Fragmento del texto:
----

Por Edgardo Viereck.- Lo que se ha visto en la última semana, no es otra cosa que un viaje hacia la verdad. El mismo que Chile inició hace más de medio siglo. Una conversación que se interrumpió de golpe pero que, en algún momento, había que retomar porque había que terminarla.
Pertenezco a una generación que vio el quiebre de la democracia casi en la falda de sus padres y creció en dictadura, aprendiendo a no conversar de nada porque era peligroso, desconfiando hasta de su propia sombra por temor a la represión, y mordiendo la rabia de no poder expresarse libremente. Cuando se recuperó la democracia, nos imaginamos que la conversación ahora si se concluía pero resultó que no, porque la nueva conversación, aquella en la que sólo unos pocos escogidos podían participar, agarró otro rumbo y se transformó en negociada.

----

Tarea 1: En el fragmento sobre la conversación interrumpida en Chile, ¿hace cuánto tiempo inició Chile el viaje hacia la verdad?
Tarea 2: Por favor, prosigue el fragmento sobre la conversación interrumpida en Chile desde su última oración.

----

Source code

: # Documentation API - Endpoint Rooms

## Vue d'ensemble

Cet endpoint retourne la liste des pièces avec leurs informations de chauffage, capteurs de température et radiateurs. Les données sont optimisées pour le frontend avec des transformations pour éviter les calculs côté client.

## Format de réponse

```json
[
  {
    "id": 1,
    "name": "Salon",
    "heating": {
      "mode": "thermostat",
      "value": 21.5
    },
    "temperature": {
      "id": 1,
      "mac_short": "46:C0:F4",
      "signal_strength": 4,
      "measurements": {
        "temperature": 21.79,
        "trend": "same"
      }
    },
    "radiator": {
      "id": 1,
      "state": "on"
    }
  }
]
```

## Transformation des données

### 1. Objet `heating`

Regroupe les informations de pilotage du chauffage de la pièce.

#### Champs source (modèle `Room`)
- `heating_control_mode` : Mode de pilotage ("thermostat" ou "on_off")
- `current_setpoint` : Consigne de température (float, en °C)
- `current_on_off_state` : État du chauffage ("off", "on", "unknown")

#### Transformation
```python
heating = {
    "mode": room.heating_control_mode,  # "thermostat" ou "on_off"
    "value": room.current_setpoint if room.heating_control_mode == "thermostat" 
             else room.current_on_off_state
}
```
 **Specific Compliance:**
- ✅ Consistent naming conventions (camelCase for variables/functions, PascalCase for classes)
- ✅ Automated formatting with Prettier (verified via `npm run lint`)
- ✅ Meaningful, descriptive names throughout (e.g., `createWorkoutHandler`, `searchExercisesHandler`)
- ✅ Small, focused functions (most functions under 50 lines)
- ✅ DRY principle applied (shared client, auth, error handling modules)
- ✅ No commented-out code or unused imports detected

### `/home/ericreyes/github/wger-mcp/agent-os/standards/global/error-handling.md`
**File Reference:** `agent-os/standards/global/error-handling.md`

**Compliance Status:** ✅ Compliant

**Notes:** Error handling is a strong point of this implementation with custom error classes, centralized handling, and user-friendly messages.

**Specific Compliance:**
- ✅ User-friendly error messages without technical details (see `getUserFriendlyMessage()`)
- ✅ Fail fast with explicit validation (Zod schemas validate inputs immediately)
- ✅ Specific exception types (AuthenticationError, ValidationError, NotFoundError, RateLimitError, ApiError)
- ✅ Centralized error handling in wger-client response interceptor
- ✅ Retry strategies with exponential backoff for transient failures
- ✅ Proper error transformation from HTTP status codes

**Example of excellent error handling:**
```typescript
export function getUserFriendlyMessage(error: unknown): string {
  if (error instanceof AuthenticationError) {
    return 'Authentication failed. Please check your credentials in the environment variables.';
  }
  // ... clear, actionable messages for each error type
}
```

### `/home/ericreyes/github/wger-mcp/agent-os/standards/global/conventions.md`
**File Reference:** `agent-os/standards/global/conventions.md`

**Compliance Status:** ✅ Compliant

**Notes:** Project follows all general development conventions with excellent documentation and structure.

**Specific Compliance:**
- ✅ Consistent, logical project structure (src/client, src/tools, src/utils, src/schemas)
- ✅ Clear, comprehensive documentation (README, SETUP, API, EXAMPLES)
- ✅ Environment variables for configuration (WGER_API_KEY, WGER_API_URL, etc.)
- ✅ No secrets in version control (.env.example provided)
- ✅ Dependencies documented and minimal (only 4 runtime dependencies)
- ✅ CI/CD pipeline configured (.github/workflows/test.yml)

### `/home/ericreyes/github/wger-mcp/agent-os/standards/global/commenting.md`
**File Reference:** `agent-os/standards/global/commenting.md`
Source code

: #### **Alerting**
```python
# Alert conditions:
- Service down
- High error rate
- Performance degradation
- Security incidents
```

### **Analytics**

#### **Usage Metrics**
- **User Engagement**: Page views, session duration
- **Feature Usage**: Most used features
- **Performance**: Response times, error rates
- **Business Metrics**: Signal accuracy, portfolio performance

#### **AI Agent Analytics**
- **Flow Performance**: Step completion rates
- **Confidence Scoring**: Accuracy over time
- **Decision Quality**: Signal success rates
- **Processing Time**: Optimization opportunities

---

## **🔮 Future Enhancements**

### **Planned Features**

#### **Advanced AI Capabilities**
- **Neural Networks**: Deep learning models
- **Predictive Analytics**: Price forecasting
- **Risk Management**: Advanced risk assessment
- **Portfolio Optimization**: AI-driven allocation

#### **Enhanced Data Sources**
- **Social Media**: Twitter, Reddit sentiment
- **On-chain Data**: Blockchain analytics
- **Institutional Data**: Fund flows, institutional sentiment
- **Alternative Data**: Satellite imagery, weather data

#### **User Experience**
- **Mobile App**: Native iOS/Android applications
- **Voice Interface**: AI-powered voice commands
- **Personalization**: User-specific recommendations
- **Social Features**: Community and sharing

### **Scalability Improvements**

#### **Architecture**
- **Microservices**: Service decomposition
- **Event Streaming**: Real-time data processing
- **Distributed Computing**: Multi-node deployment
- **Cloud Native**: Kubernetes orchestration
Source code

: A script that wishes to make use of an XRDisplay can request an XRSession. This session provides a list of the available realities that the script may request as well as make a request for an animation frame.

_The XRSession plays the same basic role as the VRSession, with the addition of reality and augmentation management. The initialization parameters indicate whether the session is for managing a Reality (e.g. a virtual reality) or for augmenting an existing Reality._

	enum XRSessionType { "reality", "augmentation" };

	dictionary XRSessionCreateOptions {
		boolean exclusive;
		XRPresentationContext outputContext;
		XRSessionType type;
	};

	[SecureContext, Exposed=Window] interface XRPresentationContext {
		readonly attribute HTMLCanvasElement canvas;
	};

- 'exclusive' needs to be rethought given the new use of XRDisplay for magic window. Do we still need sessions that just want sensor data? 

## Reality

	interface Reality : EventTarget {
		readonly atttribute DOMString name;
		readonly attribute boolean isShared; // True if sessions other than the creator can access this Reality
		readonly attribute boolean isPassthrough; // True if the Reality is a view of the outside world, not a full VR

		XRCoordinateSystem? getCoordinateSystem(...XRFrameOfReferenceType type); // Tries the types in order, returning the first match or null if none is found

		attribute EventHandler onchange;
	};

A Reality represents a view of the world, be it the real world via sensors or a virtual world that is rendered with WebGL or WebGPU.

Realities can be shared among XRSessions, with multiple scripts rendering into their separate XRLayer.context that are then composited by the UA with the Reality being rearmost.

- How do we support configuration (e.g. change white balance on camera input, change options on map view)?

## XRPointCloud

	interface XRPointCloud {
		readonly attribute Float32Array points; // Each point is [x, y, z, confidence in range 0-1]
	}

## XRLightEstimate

----

Tu respuesta 1: Hace más de medio siglo.

Tu respuesta 2:
Y los que seguimos haciéndonos preguntas, convencidos de que nuestra condición de ciudadanos con derecho a voto tenía algún peso específico, de a poco fuimos quedando excluidos, apartados y convencidos de que “estábamos mal” porque no había otro camino y porque, si queríamos ganar democracia, debíamos perder algo de esa tan ansiada “verdad y justicia”.
Se nos pidió dejar de discutir. Dejar de insistir. Se nos pidió preocuparnos de otra cosa. De poner esfuerzos en rehacernos desde cero, casi nacer de nuevo y olvidar. Asumir. Callar. Aceptar. La política es el arte de lo posible, es algo que se nos repitió una y otra vez. Entonces hubo que inventarse una vida, un nuevo “no-yo” para no caer en una suerte de locura en la que nos consumiera la rabia y el resentimiento.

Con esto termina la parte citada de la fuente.